### DATA:
********
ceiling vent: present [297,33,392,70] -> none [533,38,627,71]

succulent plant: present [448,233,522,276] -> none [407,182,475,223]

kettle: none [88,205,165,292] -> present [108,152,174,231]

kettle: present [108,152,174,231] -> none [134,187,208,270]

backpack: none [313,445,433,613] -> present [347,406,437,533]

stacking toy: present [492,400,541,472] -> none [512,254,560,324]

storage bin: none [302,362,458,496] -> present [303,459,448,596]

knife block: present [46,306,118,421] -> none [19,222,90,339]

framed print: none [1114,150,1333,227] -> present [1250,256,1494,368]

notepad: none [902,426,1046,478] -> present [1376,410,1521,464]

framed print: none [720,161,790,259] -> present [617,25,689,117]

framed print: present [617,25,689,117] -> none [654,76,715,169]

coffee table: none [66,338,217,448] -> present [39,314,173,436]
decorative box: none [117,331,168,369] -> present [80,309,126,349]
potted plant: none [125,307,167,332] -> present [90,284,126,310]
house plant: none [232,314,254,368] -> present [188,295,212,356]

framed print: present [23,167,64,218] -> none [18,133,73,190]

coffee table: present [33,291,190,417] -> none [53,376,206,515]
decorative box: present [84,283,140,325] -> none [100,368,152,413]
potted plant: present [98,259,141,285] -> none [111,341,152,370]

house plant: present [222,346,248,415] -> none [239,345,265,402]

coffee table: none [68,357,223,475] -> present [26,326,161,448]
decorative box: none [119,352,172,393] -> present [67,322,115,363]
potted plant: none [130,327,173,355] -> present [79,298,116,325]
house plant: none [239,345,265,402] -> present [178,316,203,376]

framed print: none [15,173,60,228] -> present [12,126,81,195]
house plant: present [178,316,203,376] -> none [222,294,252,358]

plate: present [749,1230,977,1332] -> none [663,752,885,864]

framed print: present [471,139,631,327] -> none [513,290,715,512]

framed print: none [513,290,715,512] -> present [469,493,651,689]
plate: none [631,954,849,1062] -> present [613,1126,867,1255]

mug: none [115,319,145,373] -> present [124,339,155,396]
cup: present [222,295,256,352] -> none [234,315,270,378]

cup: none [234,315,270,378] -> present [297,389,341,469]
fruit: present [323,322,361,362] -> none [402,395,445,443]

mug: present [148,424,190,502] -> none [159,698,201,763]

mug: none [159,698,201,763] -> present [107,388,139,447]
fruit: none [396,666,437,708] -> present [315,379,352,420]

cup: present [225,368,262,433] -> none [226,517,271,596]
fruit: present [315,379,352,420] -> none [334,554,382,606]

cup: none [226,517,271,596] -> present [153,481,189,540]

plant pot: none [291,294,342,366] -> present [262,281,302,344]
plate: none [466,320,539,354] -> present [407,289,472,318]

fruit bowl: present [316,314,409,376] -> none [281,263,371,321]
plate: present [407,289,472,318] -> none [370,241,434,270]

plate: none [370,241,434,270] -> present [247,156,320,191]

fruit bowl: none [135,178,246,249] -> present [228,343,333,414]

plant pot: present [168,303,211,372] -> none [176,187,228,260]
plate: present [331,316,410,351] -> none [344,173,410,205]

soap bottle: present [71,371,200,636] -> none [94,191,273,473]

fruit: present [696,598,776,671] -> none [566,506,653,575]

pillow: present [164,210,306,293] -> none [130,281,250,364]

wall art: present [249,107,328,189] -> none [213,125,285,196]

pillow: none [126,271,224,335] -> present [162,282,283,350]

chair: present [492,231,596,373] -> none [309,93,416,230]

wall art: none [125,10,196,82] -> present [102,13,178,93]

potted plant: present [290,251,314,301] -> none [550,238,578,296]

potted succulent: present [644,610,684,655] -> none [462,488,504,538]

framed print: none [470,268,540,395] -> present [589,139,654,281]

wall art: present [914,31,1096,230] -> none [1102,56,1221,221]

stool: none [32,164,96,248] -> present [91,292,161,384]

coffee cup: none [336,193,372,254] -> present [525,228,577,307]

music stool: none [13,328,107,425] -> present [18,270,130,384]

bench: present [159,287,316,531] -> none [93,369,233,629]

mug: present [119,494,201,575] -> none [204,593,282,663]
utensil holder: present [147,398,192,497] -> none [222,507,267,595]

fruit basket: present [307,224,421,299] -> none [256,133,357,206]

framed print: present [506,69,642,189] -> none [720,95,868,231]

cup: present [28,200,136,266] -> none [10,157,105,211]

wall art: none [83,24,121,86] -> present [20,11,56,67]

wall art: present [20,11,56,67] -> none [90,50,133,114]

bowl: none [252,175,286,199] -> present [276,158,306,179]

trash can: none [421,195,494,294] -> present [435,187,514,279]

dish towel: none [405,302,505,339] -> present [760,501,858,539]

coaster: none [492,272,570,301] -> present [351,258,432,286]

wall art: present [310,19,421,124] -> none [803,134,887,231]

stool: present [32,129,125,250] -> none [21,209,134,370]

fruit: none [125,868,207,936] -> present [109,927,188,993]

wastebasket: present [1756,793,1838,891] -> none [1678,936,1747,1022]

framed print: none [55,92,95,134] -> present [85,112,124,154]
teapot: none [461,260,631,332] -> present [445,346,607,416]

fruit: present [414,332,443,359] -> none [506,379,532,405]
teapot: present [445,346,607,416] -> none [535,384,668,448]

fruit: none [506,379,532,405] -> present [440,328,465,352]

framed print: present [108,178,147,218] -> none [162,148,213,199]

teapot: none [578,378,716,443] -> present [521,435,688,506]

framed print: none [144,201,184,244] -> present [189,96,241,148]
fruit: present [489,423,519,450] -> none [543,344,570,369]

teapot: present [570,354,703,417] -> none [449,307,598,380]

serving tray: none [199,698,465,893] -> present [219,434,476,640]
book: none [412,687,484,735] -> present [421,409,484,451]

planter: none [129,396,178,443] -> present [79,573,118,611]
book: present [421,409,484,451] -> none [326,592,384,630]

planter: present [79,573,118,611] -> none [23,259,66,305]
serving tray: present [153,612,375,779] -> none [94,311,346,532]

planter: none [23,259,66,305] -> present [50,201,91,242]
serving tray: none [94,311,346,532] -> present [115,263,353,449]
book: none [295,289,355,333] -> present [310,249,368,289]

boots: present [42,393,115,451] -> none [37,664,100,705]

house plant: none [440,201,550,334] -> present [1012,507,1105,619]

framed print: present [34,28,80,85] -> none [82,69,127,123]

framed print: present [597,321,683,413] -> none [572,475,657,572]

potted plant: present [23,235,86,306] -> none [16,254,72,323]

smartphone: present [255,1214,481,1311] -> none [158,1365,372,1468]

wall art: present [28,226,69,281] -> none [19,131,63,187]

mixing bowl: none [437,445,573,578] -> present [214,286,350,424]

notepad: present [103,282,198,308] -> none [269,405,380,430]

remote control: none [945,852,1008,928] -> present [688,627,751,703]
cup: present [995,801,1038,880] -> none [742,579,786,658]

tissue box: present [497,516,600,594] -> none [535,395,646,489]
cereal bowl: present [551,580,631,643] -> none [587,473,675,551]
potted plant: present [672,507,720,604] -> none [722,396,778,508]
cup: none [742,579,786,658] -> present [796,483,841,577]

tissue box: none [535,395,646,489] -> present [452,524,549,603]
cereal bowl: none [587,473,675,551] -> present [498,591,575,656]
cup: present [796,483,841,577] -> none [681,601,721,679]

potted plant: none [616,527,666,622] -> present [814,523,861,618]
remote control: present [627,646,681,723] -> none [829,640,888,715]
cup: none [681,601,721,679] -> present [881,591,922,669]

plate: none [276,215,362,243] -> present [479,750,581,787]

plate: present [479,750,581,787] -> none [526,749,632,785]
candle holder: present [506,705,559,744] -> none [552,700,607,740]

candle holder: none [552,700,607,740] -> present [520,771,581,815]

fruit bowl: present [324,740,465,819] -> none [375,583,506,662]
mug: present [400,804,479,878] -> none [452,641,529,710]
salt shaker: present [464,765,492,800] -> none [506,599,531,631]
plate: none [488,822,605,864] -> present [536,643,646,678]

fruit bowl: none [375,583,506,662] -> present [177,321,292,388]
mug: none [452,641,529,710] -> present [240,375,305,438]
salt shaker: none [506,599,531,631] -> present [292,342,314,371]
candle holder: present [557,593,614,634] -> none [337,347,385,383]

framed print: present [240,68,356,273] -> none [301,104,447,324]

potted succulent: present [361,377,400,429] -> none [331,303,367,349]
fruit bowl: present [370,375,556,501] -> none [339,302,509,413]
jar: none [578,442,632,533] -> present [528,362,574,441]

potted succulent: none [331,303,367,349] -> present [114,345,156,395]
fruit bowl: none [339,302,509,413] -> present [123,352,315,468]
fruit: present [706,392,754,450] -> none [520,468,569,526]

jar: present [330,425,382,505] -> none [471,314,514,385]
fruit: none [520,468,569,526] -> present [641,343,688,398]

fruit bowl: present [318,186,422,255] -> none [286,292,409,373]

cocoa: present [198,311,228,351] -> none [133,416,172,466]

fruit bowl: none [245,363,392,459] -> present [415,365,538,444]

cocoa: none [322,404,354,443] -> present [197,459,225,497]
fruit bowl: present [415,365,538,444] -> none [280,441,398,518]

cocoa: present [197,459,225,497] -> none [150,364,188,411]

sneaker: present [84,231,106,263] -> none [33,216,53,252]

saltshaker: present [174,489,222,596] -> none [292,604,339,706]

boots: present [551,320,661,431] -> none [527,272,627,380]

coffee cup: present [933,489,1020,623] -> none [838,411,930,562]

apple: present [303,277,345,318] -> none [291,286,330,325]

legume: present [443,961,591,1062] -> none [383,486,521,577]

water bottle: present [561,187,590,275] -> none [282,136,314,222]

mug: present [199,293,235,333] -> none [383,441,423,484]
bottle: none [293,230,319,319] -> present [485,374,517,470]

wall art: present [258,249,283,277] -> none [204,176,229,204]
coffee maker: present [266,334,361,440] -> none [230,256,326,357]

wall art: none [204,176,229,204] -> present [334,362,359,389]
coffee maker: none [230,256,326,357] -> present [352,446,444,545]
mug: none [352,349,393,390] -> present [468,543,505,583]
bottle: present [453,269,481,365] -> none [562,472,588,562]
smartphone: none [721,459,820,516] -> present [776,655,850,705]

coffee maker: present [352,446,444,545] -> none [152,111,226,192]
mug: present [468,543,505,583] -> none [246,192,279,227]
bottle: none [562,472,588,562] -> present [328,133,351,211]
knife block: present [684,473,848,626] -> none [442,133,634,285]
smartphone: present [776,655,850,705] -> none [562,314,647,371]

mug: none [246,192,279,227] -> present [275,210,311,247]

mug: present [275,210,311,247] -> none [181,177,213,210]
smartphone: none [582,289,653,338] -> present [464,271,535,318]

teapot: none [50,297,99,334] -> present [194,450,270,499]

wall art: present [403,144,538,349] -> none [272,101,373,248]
********
### WHAT THE EXERCISE ASKS:
Track down every line in the entries that includes the string "coffee", and copy it.

### ANSWER BOX:
coffee table: none [66,338,217,448] -> present [39,314,173,436]
coffee table: present [33,291,190,417] -> none [53,376,206,515]
coffee table: none [68,357,223,475] -> present [26,326,161,448]
coffee cup: none [336,193,372,254] -> present [525,228,577,307]
coffee cup: present [933,489,1020,623] -> none [838,411,930,562]
coffee maker: present [266,334,361,440] -> none [230,256,326,357]
coffee maker: none [230,256,326,357] -> present [352,446,444,545]
coffee maker: present [352,446,444,545] -> none [152,111,226,192]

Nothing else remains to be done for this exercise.